REPUBLIKA.CO.ID, TOKYO -- Perdana Menteri Fumio Kishida mengatakan Jepang akan mengambil "tindakan tak biasa" untuk menahan lonjakan tarif listrik bagi rumah tangga dan bisnis. Saat pelemahan yen terus mendorong inflasi dan ketakutan pada resesi global menimbulkan resiko pada ekonomi.
"Kenaikan harga energi dan pangan karena invasi Rusia ke Ukraina, digabung dengan pelemahan yen, dan ketakutan pada perlambatan ekonomi global merupakan faktor resiko besar pada ekonomi Jepang," kata Kishida, Rabu (5/10/2022).
Data pemerintah menunjukkan tingkat kecepatan kenaikan harga konsumen di Ibukota Tokyo pada bulan September tertinggi sejak 2014. Ini menegaskan naiknya beban rumah tangga dari turunnya nilai yen ke titik terendahnya dalam 24 tahun terakhir.
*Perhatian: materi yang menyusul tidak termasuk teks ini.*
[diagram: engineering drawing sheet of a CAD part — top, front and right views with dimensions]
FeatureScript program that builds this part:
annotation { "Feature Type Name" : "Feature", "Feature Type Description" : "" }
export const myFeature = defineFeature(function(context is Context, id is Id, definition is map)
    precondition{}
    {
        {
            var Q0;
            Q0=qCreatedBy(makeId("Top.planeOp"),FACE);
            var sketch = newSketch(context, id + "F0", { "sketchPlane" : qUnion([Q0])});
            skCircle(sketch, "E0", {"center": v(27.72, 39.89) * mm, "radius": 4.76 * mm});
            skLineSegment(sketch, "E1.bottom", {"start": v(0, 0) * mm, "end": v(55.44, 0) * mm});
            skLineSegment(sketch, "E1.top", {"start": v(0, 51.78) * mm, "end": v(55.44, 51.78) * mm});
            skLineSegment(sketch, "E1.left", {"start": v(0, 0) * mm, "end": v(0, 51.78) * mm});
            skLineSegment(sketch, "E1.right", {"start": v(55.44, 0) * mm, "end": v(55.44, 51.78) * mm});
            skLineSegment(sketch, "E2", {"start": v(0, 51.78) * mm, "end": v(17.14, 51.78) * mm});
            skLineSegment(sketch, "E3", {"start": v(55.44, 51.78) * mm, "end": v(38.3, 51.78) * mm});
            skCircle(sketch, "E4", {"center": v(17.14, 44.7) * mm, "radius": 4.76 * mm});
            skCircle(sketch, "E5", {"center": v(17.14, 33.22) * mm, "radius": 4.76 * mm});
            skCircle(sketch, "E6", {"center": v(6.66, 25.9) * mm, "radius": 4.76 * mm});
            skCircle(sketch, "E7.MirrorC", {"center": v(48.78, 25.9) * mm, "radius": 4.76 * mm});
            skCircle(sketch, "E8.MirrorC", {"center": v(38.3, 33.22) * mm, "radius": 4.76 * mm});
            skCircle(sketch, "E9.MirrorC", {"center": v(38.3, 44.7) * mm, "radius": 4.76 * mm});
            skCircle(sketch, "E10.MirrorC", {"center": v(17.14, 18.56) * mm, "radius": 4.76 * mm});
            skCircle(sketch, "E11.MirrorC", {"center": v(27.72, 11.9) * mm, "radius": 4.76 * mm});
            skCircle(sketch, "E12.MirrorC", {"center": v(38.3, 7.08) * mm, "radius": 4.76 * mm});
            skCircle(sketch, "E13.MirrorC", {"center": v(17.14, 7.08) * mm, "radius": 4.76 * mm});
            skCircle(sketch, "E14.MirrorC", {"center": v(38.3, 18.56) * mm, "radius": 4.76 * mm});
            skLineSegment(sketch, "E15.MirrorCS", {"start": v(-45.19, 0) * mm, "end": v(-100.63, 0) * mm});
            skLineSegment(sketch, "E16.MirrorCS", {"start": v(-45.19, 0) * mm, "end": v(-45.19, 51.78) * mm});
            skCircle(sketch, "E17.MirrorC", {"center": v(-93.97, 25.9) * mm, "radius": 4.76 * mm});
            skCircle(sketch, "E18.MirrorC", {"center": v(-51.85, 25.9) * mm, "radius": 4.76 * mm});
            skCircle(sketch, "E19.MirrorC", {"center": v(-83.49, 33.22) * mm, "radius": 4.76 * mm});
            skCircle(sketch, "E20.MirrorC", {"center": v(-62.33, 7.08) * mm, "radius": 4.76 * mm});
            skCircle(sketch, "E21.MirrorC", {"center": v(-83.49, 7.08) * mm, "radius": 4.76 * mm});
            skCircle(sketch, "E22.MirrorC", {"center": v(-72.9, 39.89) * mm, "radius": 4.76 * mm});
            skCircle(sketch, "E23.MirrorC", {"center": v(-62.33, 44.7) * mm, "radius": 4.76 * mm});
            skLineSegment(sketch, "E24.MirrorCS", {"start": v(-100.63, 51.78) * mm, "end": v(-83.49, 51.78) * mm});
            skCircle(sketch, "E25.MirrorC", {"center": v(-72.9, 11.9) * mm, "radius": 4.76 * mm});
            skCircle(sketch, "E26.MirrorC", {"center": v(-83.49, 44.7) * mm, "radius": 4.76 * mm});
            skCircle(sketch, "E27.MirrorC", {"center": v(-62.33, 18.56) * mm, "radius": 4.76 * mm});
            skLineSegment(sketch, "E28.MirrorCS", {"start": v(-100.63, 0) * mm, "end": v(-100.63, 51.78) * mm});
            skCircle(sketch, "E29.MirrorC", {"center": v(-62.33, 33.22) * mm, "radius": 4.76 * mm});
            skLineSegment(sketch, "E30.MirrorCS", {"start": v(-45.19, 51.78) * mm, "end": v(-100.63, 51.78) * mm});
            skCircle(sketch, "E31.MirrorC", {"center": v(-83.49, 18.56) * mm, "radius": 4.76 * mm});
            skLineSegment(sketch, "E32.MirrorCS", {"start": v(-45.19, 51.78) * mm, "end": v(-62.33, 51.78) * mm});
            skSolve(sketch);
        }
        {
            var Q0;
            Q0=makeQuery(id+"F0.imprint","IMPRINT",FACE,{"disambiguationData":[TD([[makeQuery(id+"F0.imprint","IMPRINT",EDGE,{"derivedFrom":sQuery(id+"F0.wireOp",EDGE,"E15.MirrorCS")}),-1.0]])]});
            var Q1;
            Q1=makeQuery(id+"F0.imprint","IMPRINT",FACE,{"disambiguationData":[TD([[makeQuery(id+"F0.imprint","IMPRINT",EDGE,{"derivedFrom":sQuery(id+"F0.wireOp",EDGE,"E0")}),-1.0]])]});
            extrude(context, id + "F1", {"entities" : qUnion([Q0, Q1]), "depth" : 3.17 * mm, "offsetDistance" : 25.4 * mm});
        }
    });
Kishida mengatakan pemerintah akan mengumpulkan rencana stimulus lainnya pada akhir bulan Oktober. Termasuk langkah yang jarang diambil untuk meringankan lonjakan tarif listrik yang naik tiba-tiba.
Angka dukungan terhadap pemerintah Kishida merosot tajam. Pemerintahnya pun mempertimbangkan paket pengeluaran baru setidaknya senilai 100 miliar dolar untuk mengatasi inflasi.
Kishida mengatakan saat yen melemah penting bagi Jepang menghubungkan revitalisasi ekonomi melalui pemulihan pariwisata, membawa kembali perusahaan-perusahaannya kembali ke dalam negeri dan memperluas ekspor pertanian.
Anggota parlemen oposisi bertanya apakah kebijakan ultra-longgar bank sentra Bank of Japan (BOJ) di saat bank-bank sentra dunia melakukan penguatan, mendorong nilai yen melemah. Kishida mengatakan kebijakan moneter spesifik seperti keluar dari pelonggaran tergantung pada keputusan BOJ.